Passage provided

□ □ □ □

Every db_* command accepting a SQL command as an argument now supports bind variables. You can either

  • specify the -bind switch to provide a set with bind variable values, or
  • specify the -bind switch to explicitly provide a list of bind variable names and values, or
  • not specify a bind variable list at all, in which case Tcl variables are used as bind variables.
The default behavior (i.e., if the -bind switch is omitted) is that these procedures expect to find local variables that correspond in name to the referenced bind variables, e.g.:
set user_id 123456
set role "administrator"

db_foreach user_group_memberships_by_role {
    select g.group_id, g.group_name
    from user_groups g, user_group_map map
    where g.group_id = map.user_id
    and map.user_id = :user_id
    and map.role = :role
} {
    # do something for each group of which user 123456 is in the role
    # of "administrator"
}
The value of the local Tcl variable user_id (123456) is bound to the user_id bind variable.

□ □ □ □

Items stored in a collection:
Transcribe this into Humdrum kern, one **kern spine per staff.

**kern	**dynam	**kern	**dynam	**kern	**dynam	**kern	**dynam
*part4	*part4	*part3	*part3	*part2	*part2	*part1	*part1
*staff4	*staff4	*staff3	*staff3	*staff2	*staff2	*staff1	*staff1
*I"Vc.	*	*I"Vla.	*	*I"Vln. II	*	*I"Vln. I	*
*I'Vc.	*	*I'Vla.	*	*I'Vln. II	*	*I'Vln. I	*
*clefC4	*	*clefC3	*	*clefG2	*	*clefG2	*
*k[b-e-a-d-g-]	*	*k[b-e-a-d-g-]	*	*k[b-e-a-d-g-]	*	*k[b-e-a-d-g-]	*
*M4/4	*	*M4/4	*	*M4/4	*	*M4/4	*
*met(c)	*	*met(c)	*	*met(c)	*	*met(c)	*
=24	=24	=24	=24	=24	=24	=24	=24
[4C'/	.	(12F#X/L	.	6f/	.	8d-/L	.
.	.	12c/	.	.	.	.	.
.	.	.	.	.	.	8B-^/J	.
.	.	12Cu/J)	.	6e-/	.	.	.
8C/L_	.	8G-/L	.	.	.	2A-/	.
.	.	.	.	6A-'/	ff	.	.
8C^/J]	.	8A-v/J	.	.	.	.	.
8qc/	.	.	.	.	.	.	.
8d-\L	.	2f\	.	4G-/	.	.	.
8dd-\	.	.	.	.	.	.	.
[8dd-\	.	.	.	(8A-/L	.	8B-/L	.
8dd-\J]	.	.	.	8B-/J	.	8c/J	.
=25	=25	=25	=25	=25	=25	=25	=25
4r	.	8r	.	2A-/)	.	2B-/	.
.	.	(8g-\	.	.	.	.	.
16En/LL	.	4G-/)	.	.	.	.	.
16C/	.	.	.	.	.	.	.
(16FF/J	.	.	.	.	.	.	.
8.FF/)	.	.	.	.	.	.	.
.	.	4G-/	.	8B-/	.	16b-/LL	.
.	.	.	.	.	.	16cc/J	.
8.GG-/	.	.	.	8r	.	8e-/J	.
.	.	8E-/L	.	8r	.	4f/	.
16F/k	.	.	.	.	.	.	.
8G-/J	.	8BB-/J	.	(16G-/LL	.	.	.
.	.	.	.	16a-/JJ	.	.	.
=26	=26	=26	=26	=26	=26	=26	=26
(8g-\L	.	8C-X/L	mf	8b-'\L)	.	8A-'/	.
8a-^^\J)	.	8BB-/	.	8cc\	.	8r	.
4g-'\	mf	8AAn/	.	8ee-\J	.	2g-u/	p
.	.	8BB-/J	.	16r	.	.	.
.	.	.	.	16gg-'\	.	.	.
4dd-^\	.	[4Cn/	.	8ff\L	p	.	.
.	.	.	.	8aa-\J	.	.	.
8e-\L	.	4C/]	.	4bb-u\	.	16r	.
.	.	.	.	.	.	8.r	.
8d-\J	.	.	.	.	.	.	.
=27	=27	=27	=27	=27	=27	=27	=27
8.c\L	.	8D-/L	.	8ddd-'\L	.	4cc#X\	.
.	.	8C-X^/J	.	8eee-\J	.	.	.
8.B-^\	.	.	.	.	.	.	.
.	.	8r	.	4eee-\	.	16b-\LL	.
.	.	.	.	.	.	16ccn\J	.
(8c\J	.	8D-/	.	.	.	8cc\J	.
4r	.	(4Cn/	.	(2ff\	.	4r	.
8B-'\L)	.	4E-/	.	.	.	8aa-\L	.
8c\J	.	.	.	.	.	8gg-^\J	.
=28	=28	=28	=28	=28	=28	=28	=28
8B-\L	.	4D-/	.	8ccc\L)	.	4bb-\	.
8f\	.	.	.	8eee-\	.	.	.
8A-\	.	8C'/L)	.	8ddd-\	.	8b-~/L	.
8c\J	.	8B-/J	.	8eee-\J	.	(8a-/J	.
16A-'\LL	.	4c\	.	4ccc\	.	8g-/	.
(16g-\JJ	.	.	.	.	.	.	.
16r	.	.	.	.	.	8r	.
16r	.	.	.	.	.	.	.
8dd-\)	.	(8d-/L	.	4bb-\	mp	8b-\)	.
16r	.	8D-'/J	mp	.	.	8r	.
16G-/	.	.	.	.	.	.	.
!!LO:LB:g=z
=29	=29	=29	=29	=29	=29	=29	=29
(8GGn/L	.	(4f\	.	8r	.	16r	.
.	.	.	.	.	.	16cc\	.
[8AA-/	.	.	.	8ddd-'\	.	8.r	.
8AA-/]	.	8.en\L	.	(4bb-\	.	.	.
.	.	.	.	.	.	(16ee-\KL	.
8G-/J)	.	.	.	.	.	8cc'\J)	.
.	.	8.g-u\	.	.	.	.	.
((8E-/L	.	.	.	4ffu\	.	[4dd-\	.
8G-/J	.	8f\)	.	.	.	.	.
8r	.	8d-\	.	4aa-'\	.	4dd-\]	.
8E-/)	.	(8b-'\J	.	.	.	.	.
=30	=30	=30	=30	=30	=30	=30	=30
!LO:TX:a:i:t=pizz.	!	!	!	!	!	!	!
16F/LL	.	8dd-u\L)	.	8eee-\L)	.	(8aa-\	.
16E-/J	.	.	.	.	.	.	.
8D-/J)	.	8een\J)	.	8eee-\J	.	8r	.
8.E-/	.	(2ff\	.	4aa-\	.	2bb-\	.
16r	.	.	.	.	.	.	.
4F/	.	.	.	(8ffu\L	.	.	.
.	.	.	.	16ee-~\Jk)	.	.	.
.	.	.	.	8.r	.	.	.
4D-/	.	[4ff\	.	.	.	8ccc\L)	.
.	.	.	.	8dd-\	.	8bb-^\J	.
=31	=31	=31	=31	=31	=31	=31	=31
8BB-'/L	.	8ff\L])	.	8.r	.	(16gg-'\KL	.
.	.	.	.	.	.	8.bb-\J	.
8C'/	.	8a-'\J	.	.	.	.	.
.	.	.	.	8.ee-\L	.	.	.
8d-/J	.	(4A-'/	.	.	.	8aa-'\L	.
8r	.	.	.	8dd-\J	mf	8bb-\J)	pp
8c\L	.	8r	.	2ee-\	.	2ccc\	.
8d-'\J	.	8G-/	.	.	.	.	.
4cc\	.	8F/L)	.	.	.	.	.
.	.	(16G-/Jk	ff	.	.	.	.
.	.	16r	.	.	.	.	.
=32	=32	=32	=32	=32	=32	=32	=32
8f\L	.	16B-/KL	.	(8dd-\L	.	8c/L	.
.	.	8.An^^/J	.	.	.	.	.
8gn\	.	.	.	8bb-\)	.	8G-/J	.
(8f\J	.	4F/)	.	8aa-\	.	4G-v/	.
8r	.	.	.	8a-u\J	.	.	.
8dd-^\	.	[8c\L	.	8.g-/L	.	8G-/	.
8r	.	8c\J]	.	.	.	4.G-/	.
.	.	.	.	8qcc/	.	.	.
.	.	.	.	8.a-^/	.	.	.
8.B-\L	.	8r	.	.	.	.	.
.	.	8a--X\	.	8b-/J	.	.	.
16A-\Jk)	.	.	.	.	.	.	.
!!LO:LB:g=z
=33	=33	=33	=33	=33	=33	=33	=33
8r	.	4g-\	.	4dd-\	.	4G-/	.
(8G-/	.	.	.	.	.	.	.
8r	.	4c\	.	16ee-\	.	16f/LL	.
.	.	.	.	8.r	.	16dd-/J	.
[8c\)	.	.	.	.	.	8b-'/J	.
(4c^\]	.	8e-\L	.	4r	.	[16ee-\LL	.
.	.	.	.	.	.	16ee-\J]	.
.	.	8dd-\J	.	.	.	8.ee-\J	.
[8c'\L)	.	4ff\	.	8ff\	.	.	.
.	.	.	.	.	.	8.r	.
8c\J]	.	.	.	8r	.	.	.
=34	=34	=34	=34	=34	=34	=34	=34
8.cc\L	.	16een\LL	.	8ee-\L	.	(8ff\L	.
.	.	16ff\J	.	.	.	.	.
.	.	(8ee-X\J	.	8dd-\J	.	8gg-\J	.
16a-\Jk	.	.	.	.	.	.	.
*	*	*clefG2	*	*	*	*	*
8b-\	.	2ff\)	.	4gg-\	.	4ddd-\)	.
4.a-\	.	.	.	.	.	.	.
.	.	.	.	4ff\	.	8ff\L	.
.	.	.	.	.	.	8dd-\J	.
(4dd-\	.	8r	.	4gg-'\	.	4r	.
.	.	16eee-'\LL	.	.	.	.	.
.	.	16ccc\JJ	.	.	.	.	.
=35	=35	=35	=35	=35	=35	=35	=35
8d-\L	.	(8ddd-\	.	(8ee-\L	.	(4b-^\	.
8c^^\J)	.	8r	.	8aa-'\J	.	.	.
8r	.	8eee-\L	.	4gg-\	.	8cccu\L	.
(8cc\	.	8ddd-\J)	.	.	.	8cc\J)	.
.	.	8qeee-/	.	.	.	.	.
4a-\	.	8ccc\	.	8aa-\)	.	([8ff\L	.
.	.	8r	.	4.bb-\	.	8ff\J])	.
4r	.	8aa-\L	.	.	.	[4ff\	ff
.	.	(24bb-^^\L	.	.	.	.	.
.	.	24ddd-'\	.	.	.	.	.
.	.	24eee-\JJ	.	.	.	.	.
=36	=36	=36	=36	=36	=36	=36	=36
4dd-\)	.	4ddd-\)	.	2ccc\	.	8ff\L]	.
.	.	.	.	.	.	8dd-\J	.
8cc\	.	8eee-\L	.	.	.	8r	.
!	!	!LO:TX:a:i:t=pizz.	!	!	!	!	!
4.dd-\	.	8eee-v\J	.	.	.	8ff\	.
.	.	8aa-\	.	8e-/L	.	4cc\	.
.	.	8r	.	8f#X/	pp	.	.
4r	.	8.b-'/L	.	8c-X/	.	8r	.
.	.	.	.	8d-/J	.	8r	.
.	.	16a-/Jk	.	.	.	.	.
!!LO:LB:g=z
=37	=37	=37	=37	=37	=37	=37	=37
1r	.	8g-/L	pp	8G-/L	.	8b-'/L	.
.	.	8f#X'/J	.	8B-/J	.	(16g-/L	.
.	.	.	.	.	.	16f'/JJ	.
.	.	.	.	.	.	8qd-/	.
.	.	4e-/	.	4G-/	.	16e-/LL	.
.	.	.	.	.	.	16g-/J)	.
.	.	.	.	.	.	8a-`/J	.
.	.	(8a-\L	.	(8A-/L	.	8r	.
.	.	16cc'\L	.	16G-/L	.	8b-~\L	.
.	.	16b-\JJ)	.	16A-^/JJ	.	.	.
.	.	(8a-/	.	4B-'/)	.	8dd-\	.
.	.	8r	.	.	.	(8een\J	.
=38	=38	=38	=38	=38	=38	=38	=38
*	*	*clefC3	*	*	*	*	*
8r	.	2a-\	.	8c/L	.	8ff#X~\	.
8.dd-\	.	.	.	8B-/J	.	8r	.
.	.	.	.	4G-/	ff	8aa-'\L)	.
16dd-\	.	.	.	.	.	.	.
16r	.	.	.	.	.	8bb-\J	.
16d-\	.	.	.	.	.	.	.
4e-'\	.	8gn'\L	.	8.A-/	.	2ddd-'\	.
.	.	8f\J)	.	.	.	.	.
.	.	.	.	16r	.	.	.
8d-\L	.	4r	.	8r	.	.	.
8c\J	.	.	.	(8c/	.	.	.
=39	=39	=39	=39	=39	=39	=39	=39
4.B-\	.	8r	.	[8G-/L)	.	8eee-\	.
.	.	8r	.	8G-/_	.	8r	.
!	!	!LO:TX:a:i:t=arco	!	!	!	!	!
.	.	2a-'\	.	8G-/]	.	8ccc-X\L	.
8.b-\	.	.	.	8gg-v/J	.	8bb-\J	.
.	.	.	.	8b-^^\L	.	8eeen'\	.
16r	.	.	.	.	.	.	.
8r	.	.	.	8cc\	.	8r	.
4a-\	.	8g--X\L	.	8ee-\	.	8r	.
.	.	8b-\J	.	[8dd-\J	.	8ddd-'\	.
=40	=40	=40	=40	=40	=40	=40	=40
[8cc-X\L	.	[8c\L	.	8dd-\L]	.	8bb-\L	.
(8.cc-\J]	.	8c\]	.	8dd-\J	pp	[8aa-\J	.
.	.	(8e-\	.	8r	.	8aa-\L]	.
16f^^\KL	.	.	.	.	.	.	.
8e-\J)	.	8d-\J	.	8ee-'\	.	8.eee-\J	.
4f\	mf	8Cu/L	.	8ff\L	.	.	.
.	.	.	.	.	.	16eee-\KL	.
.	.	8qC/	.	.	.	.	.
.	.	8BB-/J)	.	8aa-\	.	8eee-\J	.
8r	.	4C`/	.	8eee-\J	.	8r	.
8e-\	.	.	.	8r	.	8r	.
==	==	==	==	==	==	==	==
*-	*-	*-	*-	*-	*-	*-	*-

□ □ □ □

Brief A
Reproduce the part of the bind variables passage between "Every db_* command" and "as bind variables.", inclusive.
Brief B
Extend the passage on bind variables in db_* commands, starting right after its final sentence.

Expected output A
Every db_* command accepting a SQL command as an argument now supports bind variables. You can either

  • specify the -bind switch to provide a set with bind variable values, or
  • specify the -bind switch to explicitly provide a list of bind variable names and values, or
  • not specify a bind variable list at all, in which case Tcl variables are used as bind variables.

Expected output B
The -bind switch can takes the name of an ns_set containing keys for each bind variable named in the query, e.g.:

set bind_vars [ns_set create]
ns_set put $bind_vars user_id 123456
ns_set put $bind_vars role "administrator"

db_foreach user_group_memberships_by_role {
    select g.group_id, g.group_name
    from user_groups g, user_group_map map
    where g.group_id = map.user_id
    and map.user_id = :user_id
    and map.role = :role
} -bind $bind_vars {
    # do something for each group in which user 123456 has the role
    # of "administrator"
}
Alternatively, as an argument to -bind you can specify a list of alternating name/value pairs for bind variables:
db_foreach user_group_memberships_by_role {
    select g.group_id, g.group_name
    from user_groups g, user_group_map map
    where g.group_id = map.user_id
    and map.user_id = :user_id
    and map.role = :role
} -bind [list user_id 123456 role "administrator"] {
    # do something for each group in which user 123456 has the role
    # of "administrator"
}

SQL Abstraction

We now require that each SQL statement be assigned a logical name for the statement that is unique to the procedure or page in which it is defined. This is so that (eventually) we can implement logically named statements with alternative SQL for non-Oracle databases (e.g., Postgres). More on this later.

Nulls and Bind Variables

When processing a DML statement, Oracle coerces empty strings into null. (This coercion does not occur in the WHERE clause of a query, i.e. col = '' and col is null are not equivalent.)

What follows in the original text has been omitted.